## [YOUR TASK]
Please copy every line of the data below character for character, leaving the pictures out of your answer.

## [RECORD EXCERPTS]
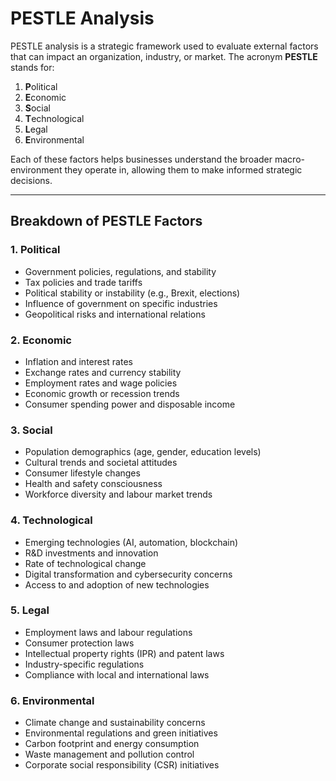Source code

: # PESTLE Analysis

PESTLE analysis is a strategic framework used to evaluate external factors that can impact an organization, industry, or market. The acronym **PESTLE** stands for:

1. **P**olitical
2. **E**conomic
3. **S**ocial
4. **T**echnological
5. **L**egal
6. **E**nvironmental

Each of these factors helps businesses understand the broader macro-environment they operate in, allowing them to make informed strategic decisions.

---

## Breakdown of PESTLE Factors

### 1. Political

- Government policies, regulations, and stability
- Tax policies and trade tariffs
- Political stability or instability (e.g., Brexit, elections)
- Influence of government on specific industries
- Geopolitical risks and international relations

### 2. Economic

- Inflation and interest rates
- Exchange rates and currency stability
- Employment rates and wage policies
- Economic growth or recession trends
- Consumer spending power and disposable income

### 3. Social

- Population demographics (age, gender, education levels)
- Cultural trends and societal attitudes
- Consumer lifestyle changes
- Health and safety consciousness
- Workforce diversity and labour market trends

### 4. Technological

- Emerging technologies (AI, automation, blockchain)
- R&D investments and innovation
- Rate of technological change
- Digital transformation and cybersecurity concerns
- Access to and adoption of new technologies

### 5. Legal

- Employment laws and labour regulations
- Consumer protection laws
- Intellectual property rights (IPR) and patent laws
- Industry-specific regulations
- Compliance with local and international laws

### 6. Environmental

- Climate change and sustainability concerns
- Environmental regulations and green initiatives
- Carbon footprint and energy consumption
- Waste management and pollution control
- Corporate social responsibility (CSR) initiatives
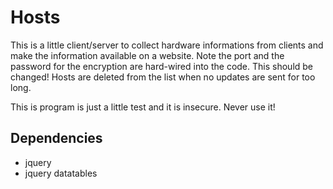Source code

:Hosts
=====

This is a little client/server to collect hardware informations from clients
and make the information available on a website.
Note the port and the password for the encryption are hard-wired into 
the code. This should be changed!
Hosts are deleted from the list when no updates are sent for too long.

This is program is just a little test and it is insecure. Never use it!

Dependencies
------------
- jquery
- jquery datatables
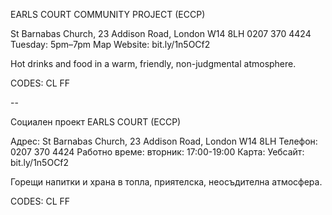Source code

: EARLS COURT COMMUNITY PROJECT (ECCP)

St Barnabas Church, 23 Addison Road, London W14 8LH
0207 370 4424
Tuesday: 5pm–7pm
Map   Website: bit.ly/1n5OCf2

Hot drinks and food in a warm, friendly, non-judgmental atmosphere.

CODES: CL FF

--

Социален проект EARLS COURT (ECCP)

Адрес: St Barnabas Church, 23 Addison Road, London W14 8LH
Телефон: 0207 370 4424
Работно време: вторник: 17:00-19:00
Карта: Уебсайт: bit.ly/1n5OCf2

Горещи напитки и храна в топла, приятелска, неосъдителна атмосфера.

CODES: CL FF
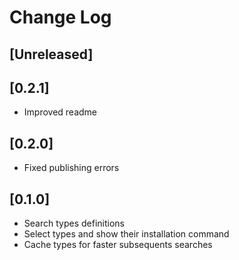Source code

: # Change Log

## [Unreleased]

## [0.2.1]
- Improved readme

## [0.2.0]
- Fixed publishing errors

## [0.1.0]
- Search types definitions
- Select types and show their installation command
- Cache types for faster subsequents searches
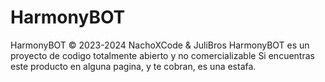 # HarmonyBOT
HarmonyBOT © 2023-2024 NachoXCode & JuliBros
HarmonyBOT es un proyecto de codigo totalmente abierto y no comercializable
Si encuentras este producto en alguna pagina, y te cobran, es una estafa.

## [PROBLEM SOLUTION]
Source code

: # PESTLE Analysis

PESTLE analysis is a strategic framework used to evaluate external factors that can impact an organization, industry, or market. The acronym **PESTLE** stands for:

1. **P**olitical
2. **E**conomic
3. **S**ocial
4. **T**echnological
5. **L**egal
6. **E**nvironmental

Each of these factors helps businesses understand the broader macro-environment they operate in, allowing them to make informed strategic decisions.

---

## Breakdown of PESTLE Factors

### 1. Political

- Government policies, regulations, and stability
- Tax policies and trade tariffs
- Political stability or instability (e.g., Brexit, elections)
- Influence of government on specific industries
- Geopolitical risks and international relations

### 2. Economic

- Inflation and interest rates
- Exchange rates and currency stability
- Employment rates and wage policies
- Economic growth or recession trends
- Consumer spending power and disposable income

### 3. Social

- Population demographics (age, gender, education levels)
- Cultural trends and societal attitudes
- Consumer lifestyle changes
- Health and safety consciousness
- Workforce diversity and labour market trends

### 4. Technological

- Emerging technologies (AI, automation, blockchain)
- R&D investments and innovation
- Rate of technological change
- Digital transformation and cybersecurity concerns
- Access to and adoption of new technologies

### 5. Legal

- Employment laws and labour regulations
- Consumer protection laws
- Intellectual property rights (IPR) and patent laws
- Industry-specific regulations
- Compliance with local and international laws

### 6. Environmental

- Climate change and sustainability concerns
- Environmental regulations and green initiatives
- Carbon footprint and energy consumption
- Waste management and pollution control
- Corporate social responsibility (CSR) initiatives
Source code

:Hosts
=====

This is a little client/server to collect hardware informations from clients
and make the information available on a website.
Note the port and the password for the encryption are hard-wired into 
the code. This should be changed!
Hosts are deleted from the list when no updates are sent for too long.

This is program is just a little test and it is insecure. Never use it!

Dependencies
------------
- jquery
- jquery datatables
Source code

: EARLS COURT COMMUNITY PROJECT (ECCP)

St Barnabas Church, 23 Addison Road, London W14 8LH
0207 370 4424
Tuesday: 5pm–7pm
Map   Website: bit.ly/1n5OCf2

Hot drinks and food in a warm, friendly, non-judgmental atmosphere.

CODES: CL FF

--

Социален проект EARLS COURT (ECCP)

Адрес: St Barnabas Church, 23 Addison Road, London W14 8LH
Телефон: 0207 370 4424
Работно време: вторник: 17:00-19:00
Карта: Уебсайт: bit.ly/1n5OCf2

Горещи напитки и храна в топла, приятелска, неосъдителна атмосфера.

CODES: CL FF
Source code

: # Change Log

## [Unreleased]

## [0.2.1]
- Improved readme

## [0.2.0]
- Fixed publishing errors

## [0.1.0]
- Search types definitions
- Select types and show their installation command
- Cache types for faster subsequents searches
 # HarmonyBOT
HarmonyBOT © 2023-2024 NachoXCode & JuliBros
HarmonyBOT es un proyecto de codigo totalmente abierto y no comercializable
Si encuentras este producto en alguna pagina, y te cobran, es una estafa.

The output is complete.